Lydia Kakabadse (born 1955) is a British composer of vocal, choral and chamber music. Her musical style is tonal and modal with influences from chant and early polyphony, Orthodox liturgical music and other non-western music. It also incorporates the Arabic scale with traditional Western harmonies.

Her choral piece Odyssey was commissioned by the Hellenic Institute of Royal Holloway, University of London. In 2015 she was commissioned to write a choral piece, I Remember by her old school, Forest Preparatory School in Altrincham, for performance at an inter-school music event. Two short pieces were performed at the Three Choirs Festival in Gloucester Cathedral in 2019, and her chamber work Concertato was performed at the Chatsworth Arts Festival later the same year.
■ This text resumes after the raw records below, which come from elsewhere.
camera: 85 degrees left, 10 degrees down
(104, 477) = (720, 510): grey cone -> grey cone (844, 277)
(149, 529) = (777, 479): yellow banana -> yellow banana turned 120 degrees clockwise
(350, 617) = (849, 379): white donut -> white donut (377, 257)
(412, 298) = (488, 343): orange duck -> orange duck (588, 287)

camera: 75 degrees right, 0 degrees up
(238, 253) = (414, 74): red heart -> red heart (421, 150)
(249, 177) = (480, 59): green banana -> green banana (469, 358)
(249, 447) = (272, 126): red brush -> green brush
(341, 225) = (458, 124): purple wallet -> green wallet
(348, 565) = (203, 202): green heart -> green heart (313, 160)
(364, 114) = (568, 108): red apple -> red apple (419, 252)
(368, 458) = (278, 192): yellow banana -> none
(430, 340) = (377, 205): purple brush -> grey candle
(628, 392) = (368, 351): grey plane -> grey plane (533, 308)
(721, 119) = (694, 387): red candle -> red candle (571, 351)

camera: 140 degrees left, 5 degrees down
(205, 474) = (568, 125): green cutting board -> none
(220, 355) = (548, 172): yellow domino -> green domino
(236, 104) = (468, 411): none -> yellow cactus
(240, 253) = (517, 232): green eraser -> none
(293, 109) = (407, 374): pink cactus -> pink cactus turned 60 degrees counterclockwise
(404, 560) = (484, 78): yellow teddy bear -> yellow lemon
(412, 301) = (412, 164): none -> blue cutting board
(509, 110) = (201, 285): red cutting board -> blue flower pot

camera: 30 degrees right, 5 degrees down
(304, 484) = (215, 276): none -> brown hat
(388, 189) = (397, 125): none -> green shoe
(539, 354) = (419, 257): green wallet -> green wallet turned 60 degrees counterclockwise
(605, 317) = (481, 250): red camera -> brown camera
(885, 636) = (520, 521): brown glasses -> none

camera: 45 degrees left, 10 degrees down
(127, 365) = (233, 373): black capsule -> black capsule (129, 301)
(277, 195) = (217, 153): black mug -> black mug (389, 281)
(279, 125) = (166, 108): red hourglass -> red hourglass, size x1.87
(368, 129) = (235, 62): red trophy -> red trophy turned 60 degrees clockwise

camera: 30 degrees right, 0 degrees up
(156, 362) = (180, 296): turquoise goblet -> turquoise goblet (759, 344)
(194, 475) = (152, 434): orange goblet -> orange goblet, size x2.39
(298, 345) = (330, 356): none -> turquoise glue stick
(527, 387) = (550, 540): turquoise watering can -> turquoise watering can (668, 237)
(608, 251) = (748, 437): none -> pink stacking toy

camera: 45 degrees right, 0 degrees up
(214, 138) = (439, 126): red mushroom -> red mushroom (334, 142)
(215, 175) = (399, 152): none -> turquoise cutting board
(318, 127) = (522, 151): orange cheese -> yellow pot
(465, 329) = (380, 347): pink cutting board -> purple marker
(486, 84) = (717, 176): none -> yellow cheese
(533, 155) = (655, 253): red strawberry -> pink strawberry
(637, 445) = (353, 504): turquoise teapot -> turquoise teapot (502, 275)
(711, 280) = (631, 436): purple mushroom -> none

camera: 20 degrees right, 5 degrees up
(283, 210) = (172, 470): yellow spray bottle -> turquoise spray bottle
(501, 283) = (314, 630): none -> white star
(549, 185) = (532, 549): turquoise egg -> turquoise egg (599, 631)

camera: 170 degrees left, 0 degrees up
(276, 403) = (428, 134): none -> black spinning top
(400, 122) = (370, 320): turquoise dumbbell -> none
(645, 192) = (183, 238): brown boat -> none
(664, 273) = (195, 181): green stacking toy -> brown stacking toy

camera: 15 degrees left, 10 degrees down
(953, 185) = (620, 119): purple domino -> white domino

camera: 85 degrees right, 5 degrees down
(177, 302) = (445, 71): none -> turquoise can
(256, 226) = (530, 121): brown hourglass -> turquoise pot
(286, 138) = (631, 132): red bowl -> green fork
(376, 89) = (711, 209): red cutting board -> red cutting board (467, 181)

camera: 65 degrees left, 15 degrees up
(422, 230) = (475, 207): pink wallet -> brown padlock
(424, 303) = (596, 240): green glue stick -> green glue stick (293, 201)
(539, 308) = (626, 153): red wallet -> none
Her chamber work Russian Tableaux was broadcast by BBC Radio 3 to mark International Women's Day in 2015 and 2017.

== Compositions ==

Kakabadse's work includes:

- Arabian Rhapsody Suite
- As I Sat at the Café
- A Vision
- Cantica Sacra
- Cantus Planus
- Concertato
- Courage
- Dance Sketches
- Eldorado
- Haunted Houses
- I Remember
- Kontakia
- Odyssey
- Recitativo Arioso + Variations
- Russian Tableaux
- Sancte Ioseph
- Spectre of the Maiden Scorned
- Spellbound
- The Coachman's Terror
- The House Where I was Born
- The Mermaid
- Theotokia
- The Phantom Listeners
- The Ruined Maid
- The Song of the Shirt
- The Way through the Woods

== Recordings ==
- The Phantom Listeners (2011), Naxos
- Cantica Sacra (2016), Divine Art
- Concertato (2017), Divine Art
- Ithaka (2019), Divine Art.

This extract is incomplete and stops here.